**TASK GOAL**
Rewrite the lines below, putting "vernacular name" wherever "common name" appears and leaving everything else the same.

═══

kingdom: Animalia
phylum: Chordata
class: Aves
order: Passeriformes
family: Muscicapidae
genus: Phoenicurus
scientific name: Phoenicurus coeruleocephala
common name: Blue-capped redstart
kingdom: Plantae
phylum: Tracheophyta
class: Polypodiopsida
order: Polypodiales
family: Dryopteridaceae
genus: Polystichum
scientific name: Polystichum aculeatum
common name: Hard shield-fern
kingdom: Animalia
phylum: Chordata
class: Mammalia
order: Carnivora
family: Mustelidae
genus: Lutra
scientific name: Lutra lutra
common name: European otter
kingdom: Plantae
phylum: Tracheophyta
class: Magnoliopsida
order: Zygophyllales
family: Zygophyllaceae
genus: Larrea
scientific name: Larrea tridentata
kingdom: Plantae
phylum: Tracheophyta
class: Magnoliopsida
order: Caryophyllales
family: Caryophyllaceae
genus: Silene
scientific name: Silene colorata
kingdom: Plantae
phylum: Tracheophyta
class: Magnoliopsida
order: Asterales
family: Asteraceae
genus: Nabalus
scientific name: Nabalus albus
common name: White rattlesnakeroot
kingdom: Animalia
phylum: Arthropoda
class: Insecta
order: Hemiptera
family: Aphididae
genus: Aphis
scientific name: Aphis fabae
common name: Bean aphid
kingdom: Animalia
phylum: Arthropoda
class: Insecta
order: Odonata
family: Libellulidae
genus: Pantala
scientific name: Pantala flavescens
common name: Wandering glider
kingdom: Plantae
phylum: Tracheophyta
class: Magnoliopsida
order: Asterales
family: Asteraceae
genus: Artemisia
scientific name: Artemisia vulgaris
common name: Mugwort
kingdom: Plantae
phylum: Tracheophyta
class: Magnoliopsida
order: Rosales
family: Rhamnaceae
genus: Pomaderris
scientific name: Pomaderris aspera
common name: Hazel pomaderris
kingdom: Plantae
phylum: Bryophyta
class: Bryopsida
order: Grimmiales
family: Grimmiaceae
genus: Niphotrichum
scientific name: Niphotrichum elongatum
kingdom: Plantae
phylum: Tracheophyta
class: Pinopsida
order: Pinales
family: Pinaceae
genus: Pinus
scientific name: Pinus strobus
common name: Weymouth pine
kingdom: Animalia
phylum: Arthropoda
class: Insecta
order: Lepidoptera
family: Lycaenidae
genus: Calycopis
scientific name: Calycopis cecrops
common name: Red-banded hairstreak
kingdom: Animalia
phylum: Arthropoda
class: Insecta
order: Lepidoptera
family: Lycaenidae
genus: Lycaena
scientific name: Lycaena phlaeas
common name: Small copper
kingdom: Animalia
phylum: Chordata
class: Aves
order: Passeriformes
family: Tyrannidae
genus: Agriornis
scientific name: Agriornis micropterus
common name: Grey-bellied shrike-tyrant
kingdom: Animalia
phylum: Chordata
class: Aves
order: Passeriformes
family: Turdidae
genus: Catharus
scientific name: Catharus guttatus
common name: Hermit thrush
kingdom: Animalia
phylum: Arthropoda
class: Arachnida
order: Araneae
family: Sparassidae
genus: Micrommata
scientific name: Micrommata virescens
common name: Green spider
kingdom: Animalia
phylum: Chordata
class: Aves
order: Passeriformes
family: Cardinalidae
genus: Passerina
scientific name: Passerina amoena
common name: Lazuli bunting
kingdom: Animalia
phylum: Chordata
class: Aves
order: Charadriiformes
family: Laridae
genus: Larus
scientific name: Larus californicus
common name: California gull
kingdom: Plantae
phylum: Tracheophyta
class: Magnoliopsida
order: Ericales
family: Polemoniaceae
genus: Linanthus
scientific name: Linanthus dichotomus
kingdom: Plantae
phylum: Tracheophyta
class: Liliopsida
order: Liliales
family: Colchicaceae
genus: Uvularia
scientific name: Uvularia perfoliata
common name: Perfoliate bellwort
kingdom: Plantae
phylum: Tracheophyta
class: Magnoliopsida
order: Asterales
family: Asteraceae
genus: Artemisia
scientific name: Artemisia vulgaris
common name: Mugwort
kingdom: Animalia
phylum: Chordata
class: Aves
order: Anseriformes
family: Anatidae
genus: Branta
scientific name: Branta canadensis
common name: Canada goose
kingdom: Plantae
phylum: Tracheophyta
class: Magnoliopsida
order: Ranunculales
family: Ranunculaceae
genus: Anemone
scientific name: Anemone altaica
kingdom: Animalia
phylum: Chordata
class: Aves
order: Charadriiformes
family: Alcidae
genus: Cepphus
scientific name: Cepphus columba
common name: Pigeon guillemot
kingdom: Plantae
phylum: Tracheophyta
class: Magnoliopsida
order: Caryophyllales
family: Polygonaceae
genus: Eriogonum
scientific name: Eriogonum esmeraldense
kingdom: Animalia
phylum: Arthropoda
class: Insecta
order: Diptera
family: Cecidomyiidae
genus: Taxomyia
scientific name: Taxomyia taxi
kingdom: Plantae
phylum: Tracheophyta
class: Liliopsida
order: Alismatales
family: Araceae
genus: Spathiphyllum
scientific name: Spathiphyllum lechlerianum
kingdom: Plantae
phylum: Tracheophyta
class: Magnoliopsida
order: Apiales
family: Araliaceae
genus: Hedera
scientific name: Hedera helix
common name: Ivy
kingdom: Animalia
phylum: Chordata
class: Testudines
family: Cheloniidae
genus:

═══

**EXPECTED ANSWER**
kingdom: Animalia
phylum: Chordata
class: Aves
order: Passeriformes
family: Muscicapidae
genus: Phoenicurus
scientific name: Phoenicurus coeruleocephala
vernacular name: Blue-capped redstart
kingdom: Plantae
phylum: Tracheophyta
class: Polypodiopsida
order: Polypodiales
family: Dryopteridaceae
genus: Polystichum
scientific name: Polystichum aculeatum
vernacular name: Hard shield-fern
kingdom: Animalia
phylum: Chordata
class: Mammalia
order: Carnivora
family: Mustelidae
genus: Lutra
scientific name: Lutra lutra
vernacular name: European otter
kingdom: Plantae
phylum: Tracheophyta
class: Magnoliopsida
order: Zygophyllales
family: Zygophyllaceae
genus: Larrea
scientific name: Larrea tridentata
kingdom: Plantae
phylum: Tracheophyta
class: Magnoliopsida
order: Caryophyllales
family: Caryophyllaceae
genus: Silene
scientific name: Silene colorata
kingdom: Plantae
phylum: Tracheophyta
class: Magnoliopsida
order: Asterales
family: Asteraceae
genus: Nabalus
scientific name: Nabalus albus
vernacular name: White rattlesnakeroot
kingdom: Animalia
phylum: Arthropoda
class: Insecta
order: Hemiptera
family: Aphididae
genus: Aphis
scientific name: Aphis fabae
vernacular name: Bean aphid
kingdom: Animalia
phylum: Arthropoda
class: Insecta
order: Odonata
family: Libellulidae
genus: Pantala
scientific name: Pantala flavescens
vernacular name: Wandering glider
kingdom: Plantae
phylum: Tracheophyta
class: Magnoliopsida
order: Asterales
family: Asteraceae
genus: Artemisia
scientific name: Artemisia vulgaris
vernacular name: Mugwort
kingdom: Plantae
phylum: Tracheophyta
class: Magnoliopsida
order: Rosales
family: Rhamnaceae
genus: Pomaderris
scientific name: Pomaderris aspera
vernacular name: Hazel pomaderris
kingdom: Plantae
phylum: Bryophyta
class: Bryopsida
order: Grimmiales
family: Grimmiaceae
genus: Niphotrichum
scientific name: Niphotrichum elongatum
kingdom: Plantae
phylum: Tracheophyta
class: Pinopsida
order: Pinales
family: Pinaceae
genus: Pinus
scientific name: Pinus strobus
vernacular name: Weymouth pine
kingdom: Animalia
phylum: Arthropoda
class: Insecta
order: Lepidoptera
family: Lycaenidae
genus: Calycopis
scientific name: Calycopis cecrops
vernacular name: Red-banded hairstreak
kingdom: Animalia
phylum: Arthropoda
class: Insecta
order: Lepidoptera
family: Lycaenidae
genus: Lycaena
scientific name: Lycaena phlaeas
vernacular name: Small copper
kingdom: Animalia
phylum: Chordata
class: Aves
order: Passeriformes
family: Tyrannidae
genus: Agriornis
scientific name: Agriornis micropterus
vernacular name: Grey-bellied shrike-tyrant
kingdom: Animalia
phylum: Chordata
class: Aves
order: Passeriformes
family: Turdidae
genus: Catharus
scientific name: Catharus guttatus
vernacular name: Hermit thrush
kingdom: Animalia
phylum: Arthropoda
class: Arachnida
order: Araneae
family: Sparassidae
genus: Micrommata
scientific name: Micrommata virescens
vernacular name: Green spider
kingdom: Animalia
phylum: Chordata
class: Aves
order: Passeriformes
family: Cardinalidae
genus: Passerina
scientific name: Passerina amoena
vernacular name: Lazuli bunting
kingdom: Animalia
phylum: Chordata
class: Aves
order: Charadriiformes
family: Laridae
genus: Larus
scientific name: Larus californicus
vernacular name: California gull
kingdom: Plantae
phylum: Tracheophyta
class: Magnoliopsida
order: Ericales
family: Polemoniaceae
genus: Linanthus
scientific name: Linanthus dichotomus
kingdom: Plantae
phylum: Tracheophyta
class: Liliopsida
order: Liliales
family: Colchicaceae
genus: Uvularia
scientific name: Uvularia perfoliata
vernacular name: Perfoliate bellwort
kingdom: Plantae
phylum: Tracheophyta
class: Magnoliopsida
order: Asterales
family: Asteraceae
genus: Artemisia
scientific name: Artemisia vulgaris
vernacular name: Mugwort
kingdom: Animalia
phylum: Chordata
class: Aves
order: Anseriformes
family: Anatidae
genus: Branta
scientific name: Branta canadensis
vernacular name: Canada goose
kingdom: Plantae
phylum: Tracheophyta
class: Magnoliopsida
order: Ranunculales
family: Ranunculaceae
genus: Anemone
scientific name: Anemone altaica
kingdom: Animalia
phylum: Chordata
class: Aves
order: Charadriiformes
family: Alcidae
genus: Cepphus
scientific name: Cepphus columba
vernacular name: Pigeon guillemot
kingdom: Plantae
phylum: Tracheophyta
class: Magnoliopsida
order: Caryophyllales
family: Polygonaceae
genus: Eriogonum
scientific name: Eriogonum esmeraldense
kingdom: Animalia
phylum: Arthropoda
class: Insecta
order: Diptera
family: Cecidomyiidae
genus: Taxomyia
scientific name: Taxomyia taxi
kingdom: Plantae
phylum: Tracheophyta
class: Liliopsida
order: Alismatales
family: Araceae
genus: Spathiphyllum
scientific name: Spathiphyllum lechlerianum
kingdom: Plantae
phylum: Tracheophyta
class: Magnoliopsida
order: Apiales
family: Araliaceae
genus: Hedera
scientific name: Hedera helix
vernacular name: Ivy
kingdom: Animalia
phylum: Chordata
class: Testudines
family: Cheloniidae
genus:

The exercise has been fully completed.